A.I. Artificial Intelligence

ai3Steven Spielberg’s futuristic, melancholic take on the Pinocchio story is arguably the director’s most uncharacteristic and yet most personal film to date. It might not be an obvious choice for Valentine’s viewing, but this is a tale of unrequited love: maternal love, childhood love, innocent love. The irony, of course, is that the source of this love is a machine, not a man, but that doesn’t stop it from being a deeply affecting fairy tale in its own right.

A.I. examines love in its purest form. As the film’s tagline puts it: “His love is real. But he is not.” David (Haley Joel Osment) is programmed solely to love, forming an unbreakable bond with his surrogate mother Monica (Frances O’Connor), the grieving parent of a biological son who has been put into stasis because of a terrible disease. When the real boy unexpectedly recovers and returns home, he and David compete for the love of their mom. David inevitably loses and is banished from the house, though the separation is an agonising one on both sides. Monica is genuinely distraught, but that’s nothing compared to the heart-rending trauma felt by David: the look of confusion and anguish on his face would surely melt even the most metallic of hearts.

…staying true to its roots as a project inherited from the hands of the late Stanley Kubrick, Spielberg keeps the tone dark…

Yet David’s love is soon proven to the more constant and enduring. His quest to seek the Blue Fairy, in the hope of becoming a real boy and regaining the love of his mother, is ultimately rewarded. After seeing the darker side of humanity in the outside world, with its ‘flesh fairs’ and soulless cities where love (though not sex) seems to be in desperately short supply, he finds the Blue Fairy – a decaying relic in a submerged Coney Island attraction, the victim of global warming. David spends a millennia-spanning vigil under the sea pleading to be made real. And finally he is, in a way: he outlives the human race that built him, becoming its sole heir and representative on earth. The beings that superseded humanity have the technology to grant his wish, so for one beautiful day he and Monica are reunited – she being cloned from a few strands of her hair – and sure enough, she returns his love, just as she always had.

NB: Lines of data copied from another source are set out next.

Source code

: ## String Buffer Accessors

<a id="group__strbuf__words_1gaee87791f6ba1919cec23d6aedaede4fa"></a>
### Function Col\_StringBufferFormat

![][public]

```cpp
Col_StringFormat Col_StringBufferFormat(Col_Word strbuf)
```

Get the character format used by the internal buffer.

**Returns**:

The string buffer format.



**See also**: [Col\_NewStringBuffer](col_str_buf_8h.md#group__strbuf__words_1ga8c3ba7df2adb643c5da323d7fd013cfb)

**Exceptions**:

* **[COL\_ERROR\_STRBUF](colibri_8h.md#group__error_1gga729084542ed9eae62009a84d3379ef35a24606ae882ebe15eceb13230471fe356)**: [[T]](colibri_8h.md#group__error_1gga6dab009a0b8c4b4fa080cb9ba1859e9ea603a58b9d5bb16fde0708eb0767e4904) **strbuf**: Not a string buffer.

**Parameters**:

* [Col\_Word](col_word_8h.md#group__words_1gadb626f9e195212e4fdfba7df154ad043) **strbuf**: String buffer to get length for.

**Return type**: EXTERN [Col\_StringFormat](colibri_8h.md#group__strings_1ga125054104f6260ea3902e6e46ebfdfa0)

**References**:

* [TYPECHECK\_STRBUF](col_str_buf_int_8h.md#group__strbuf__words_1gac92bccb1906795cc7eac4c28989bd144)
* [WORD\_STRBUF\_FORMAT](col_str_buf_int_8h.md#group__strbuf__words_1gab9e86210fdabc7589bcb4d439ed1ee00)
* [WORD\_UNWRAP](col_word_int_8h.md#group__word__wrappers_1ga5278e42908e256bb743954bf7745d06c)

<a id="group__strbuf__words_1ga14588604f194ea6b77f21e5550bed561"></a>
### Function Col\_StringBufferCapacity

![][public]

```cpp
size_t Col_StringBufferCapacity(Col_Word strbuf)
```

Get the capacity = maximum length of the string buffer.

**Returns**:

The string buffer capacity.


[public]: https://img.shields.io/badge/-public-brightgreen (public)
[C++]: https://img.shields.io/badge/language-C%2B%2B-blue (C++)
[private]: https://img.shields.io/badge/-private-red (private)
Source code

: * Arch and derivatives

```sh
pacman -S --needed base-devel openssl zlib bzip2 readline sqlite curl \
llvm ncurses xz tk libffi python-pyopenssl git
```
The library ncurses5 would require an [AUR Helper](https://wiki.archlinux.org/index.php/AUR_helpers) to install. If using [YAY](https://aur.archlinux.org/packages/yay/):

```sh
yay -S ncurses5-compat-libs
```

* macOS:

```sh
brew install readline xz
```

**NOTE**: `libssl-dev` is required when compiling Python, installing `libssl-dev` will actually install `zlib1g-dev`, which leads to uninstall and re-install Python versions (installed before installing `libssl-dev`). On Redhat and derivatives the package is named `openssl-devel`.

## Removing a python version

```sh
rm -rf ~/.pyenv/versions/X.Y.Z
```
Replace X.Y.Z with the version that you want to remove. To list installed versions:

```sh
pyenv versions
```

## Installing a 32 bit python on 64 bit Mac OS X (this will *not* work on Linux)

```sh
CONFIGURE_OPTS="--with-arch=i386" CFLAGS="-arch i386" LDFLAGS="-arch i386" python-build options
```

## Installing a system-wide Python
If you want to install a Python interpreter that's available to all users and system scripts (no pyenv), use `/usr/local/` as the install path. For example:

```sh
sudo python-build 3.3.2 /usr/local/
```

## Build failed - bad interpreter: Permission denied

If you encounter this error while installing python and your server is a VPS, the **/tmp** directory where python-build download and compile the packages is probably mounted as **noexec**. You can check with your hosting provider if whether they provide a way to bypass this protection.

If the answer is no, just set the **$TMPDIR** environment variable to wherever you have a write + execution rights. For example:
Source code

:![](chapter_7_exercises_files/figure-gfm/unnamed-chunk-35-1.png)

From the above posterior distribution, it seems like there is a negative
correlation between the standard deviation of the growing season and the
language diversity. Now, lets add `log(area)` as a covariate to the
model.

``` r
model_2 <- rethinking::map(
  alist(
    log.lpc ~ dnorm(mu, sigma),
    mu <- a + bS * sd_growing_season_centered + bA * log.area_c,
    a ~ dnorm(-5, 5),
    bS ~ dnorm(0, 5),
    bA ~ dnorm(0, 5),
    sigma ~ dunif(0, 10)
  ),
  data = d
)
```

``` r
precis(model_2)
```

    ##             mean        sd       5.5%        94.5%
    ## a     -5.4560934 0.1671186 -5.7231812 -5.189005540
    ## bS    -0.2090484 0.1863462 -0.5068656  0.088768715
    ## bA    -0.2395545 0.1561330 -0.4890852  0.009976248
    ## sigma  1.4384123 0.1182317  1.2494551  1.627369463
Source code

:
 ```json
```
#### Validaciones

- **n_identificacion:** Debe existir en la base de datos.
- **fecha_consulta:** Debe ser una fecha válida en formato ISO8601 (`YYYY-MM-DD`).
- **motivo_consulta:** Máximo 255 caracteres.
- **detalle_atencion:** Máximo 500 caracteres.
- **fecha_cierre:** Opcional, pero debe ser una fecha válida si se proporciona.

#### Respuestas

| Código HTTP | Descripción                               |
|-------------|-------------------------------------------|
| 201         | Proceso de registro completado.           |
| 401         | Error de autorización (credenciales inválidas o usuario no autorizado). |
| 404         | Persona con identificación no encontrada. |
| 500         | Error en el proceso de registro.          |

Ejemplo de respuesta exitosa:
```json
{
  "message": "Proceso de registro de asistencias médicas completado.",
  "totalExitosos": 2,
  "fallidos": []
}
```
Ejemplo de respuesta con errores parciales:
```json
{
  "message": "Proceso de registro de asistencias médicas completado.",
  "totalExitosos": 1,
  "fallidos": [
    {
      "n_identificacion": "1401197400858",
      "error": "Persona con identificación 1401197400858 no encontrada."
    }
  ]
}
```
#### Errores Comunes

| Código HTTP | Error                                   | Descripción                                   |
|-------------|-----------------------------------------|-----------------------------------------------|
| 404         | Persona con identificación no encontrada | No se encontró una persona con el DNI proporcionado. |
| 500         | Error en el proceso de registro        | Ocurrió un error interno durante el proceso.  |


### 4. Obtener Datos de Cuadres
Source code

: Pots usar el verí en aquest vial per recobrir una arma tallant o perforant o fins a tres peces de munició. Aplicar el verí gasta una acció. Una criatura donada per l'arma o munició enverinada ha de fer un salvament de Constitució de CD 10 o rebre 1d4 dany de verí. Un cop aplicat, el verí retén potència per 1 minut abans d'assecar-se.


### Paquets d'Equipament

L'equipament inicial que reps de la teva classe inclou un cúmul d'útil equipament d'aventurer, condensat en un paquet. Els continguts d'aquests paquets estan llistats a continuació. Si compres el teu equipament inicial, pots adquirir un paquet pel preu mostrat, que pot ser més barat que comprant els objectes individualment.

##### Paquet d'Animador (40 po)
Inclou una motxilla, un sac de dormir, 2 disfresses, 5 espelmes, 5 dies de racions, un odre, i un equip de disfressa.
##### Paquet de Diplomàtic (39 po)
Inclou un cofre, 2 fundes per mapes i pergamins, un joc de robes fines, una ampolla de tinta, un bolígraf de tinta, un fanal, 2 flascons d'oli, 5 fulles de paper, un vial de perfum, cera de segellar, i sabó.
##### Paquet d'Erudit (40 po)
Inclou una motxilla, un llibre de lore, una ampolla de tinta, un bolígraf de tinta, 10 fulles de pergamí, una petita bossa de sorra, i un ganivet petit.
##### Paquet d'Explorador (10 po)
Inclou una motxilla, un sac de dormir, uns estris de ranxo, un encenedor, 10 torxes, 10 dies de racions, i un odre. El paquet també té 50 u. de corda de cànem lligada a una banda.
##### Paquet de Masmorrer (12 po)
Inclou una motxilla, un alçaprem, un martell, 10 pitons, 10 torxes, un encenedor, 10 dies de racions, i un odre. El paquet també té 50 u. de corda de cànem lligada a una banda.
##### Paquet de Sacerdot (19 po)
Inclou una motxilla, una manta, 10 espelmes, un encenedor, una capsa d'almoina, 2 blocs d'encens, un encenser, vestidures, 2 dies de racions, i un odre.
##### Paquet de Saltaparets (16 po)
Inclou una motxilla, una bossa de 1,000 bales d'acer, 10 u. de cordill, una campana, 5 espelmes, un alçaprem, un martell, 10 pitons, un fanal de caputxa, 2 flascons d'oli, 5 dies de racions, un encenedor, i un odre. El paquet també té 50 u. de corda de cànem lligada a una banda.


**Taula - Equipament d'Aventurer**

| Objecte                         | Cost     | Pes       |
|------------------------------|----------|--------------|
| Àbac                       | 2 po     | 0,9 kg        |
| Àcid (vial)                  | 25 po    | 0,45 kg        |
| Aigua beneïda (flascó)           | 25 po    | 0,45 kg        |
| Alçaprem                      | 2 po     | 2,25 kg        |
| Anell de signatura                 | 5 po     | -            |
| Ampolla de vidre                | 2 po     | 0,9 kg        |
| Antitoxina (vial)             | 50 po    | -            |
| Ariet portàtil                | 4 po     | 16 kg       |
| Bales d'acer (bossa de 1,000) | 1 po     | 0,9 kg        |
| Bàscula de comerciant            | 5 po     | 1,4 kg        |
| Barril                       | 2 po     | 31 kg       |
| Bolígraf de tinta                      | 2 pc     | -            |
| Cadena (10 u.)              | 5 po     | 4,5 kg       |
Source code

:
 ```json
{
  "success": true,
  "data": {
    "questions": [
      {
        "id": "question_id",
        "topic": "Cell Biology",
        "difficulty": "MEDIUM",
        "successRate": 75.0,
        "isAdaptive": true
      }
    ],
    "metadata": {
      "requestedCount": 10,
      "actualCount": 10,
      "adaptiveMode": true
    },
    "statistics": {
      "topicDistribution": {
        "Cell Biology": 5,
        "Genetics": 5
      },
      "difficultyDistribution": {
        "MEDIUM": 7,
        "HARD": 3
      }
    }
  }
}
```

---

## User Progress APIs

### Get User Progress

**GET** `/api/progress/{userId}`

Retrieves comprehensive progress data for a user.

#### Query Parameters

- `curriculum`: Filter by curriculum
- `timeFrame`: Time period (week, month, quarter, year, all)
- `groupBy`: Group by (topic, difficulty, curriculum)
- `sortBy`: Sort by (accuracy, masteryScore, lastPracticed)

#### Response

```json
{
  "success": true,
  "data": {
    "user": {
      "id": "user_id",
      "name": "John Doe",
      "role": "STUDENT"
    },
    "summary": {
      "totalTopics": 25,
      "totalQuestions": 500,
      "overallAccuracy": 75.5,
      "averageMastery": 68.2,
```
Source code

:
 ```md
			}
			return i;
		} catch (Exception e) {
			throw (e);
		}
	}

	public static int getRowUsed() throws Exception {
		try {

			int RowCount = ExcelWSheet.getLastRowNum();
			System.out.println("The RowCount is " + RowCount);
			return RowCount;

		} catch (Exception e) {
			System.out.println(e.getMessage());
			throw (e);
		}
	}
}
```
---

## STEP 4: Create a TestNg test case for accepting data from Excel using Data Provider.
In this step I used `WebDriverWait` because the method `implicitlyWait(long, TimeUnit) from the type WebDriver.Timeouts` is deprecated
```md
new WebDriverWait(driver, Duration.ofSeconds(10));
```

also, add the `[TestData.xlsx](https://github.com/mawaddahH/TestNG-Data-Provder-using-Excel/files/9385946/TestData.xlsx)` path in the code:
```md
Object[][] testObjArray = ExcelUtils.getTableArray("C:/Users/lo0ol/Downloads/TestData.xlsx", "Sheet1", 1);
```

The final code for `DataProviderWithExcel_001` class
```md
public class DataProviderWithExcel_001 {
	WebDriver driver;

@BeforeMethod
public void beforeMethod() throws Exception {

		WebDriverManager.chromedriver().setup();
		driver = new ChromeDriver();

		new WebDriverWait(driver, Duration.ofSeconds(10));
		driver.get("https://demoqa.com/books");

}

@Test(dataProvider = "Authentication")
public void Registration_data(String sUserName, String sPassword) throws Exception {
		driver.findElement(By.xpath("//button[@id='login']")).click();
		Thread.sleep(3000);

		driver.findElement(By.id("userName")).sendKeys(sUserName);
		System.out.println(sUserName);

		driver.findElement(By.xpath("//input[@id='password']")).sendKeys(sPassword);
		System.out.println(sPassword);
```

You might think that all this love washing around on the screen might congeal into a syrupy sentimental confection, but no: staying true to its roots as a project inherited from the hands of the late Stanley Kubrick, Spielberg keeps the tone dark with only a glimmer of hope lighting the way. Even the bittersweet end offers little comfort – a transitory happiness quickly fades out to darkness. ARTIFICIAL INTELLIGENCE seems to offer a bleak assessment of love: it inflicts pain whether it is returned or not. But despite the hardship and toil it promises, perhaps that glimmer of hope is enough to make it all worthwhile.